Un verdict historique 

Après plus de deux heures d’audience, le président tu tribunal a annoncé requalifier les faits. “C’est la première fois qu'un tribunal guinéen se prononce sur des crimes contre l’humanité”, analyse Alseny Sall, porte-parole de l’Organisation guinéenne des droits de l’homme dans le Journal Afrique de TV5MONDE. 

Moussa Dadis Camara
Sur cette photo d'archive datée du 2 octobre 2009, le chef militaire de la Guinée, le capitaine Moussa Dadis Camara (à gauche), avec à ses côtés le chef de la garde présidentielle Abubakar Toumba Diakite (à droite), salue la foule lors des célébrations de la fête de l'indépendance à Conakry.
Schalk Van Zuydam (AP)
Sur cette photo d'archive datée du 2 octobre 2009, le chef militaire de la Guinée, le capitaine Moussa Dadis Camara (à gauche), avec à ses côtés le chef de la garde présidentielle Abubakar Toumba Diakite (à droite), salue la foule lors des célébrations de la fête de l'indépendance à Conakry.
Schalk Van Zuydam (AP)

Le porte-parole de l’Organisation guinéenne des droits de l’homme estime désormais qu’il faut “que ce verdict fasse jurisprudence pour la suite dans un pays où la plupart des régimes qui se sont succédés ont un dénominateur commun : l’impunité des crimes de sang.” 

(Re)voir Guinée : procès des massacres du 28 septembre, place aux plaidoiries

"La décision de la Cour de requalifier les faits en crimes contre l’humanité a permis de reconnaître la gravité des crimes", se félicite auprès de l’AFP Samira Daoud, directrice régionale d’Amnesty International pour l’Afrique de l’Ouest et l’Afrique centrale. "Il s’agit d’un exemple réussi de complémentarité entre la Cour Pénale Internationale et une juridiction nationale. C’est la première fois en Afrique qu’un État investigue, poursuit et juge les plus hauts responsables de crimes qui étaient sous l’examen de la CPI", analyse-t-elle.

Cette décision permet de rendre leur dignité aux victimes.

Alseny Sall, porte-parole de l’Organisation guinéenne des droits de l’homme

Une réparation pour les victimes et leurs familles ? 
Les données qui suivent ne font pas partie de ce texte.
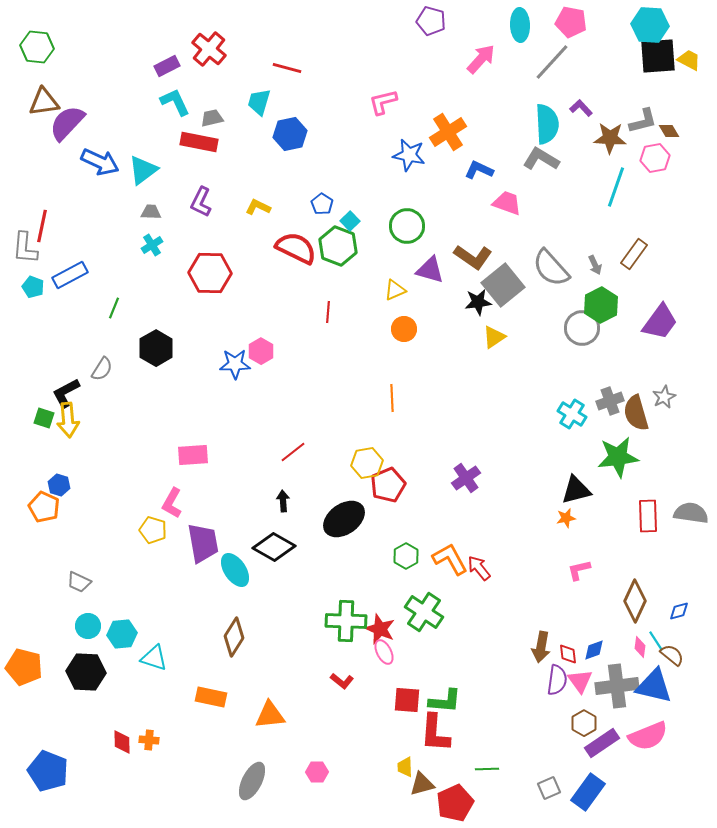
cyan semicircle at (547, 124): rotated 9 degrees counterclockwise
Alseny Sall considère que “cette décision permet de rendre leur dignité aux victimes.” Ces dernières ont longtemps réclamé un procès, mais douté de sa tenue. À partir de juillet 2022, les choses se sont accélérées. Le colonel Mamadi Doumbouya a demandé l'organisation du procès dans les plus brefs délais , pour la date anniversaire des faits. 

Verdict

Un tribunal guinéen annonce le verdict contre Moussa "Dadis" Camara à Conakry, Guinée, le 31 juillet 2024.

AP Photo/Abdoulaye Bella Diallo

Le tribunal a prononcé des réparations pour les victimes : 200 millions de francs guinéens (ce qui représente plus de 20 000 euros) à 1,5 milliard de francs guinéens (plus de 160000 euros), selon les cas. 

C’est la première fois qu’un ancien chef d’État est condamné pour des crimes aussi graves, ainsi que des hauts responsables militaires, déclare à la presse le principal avocat des parties civiles Me DS Bah. Je pense que cette décision doit sonner le glas de l'impunité dans notre pays". Pour lui, "c'est un vrai soulagement pour les victimes et une grande fierté pour tout le travail qui a été abattu pendant près de 15 ans".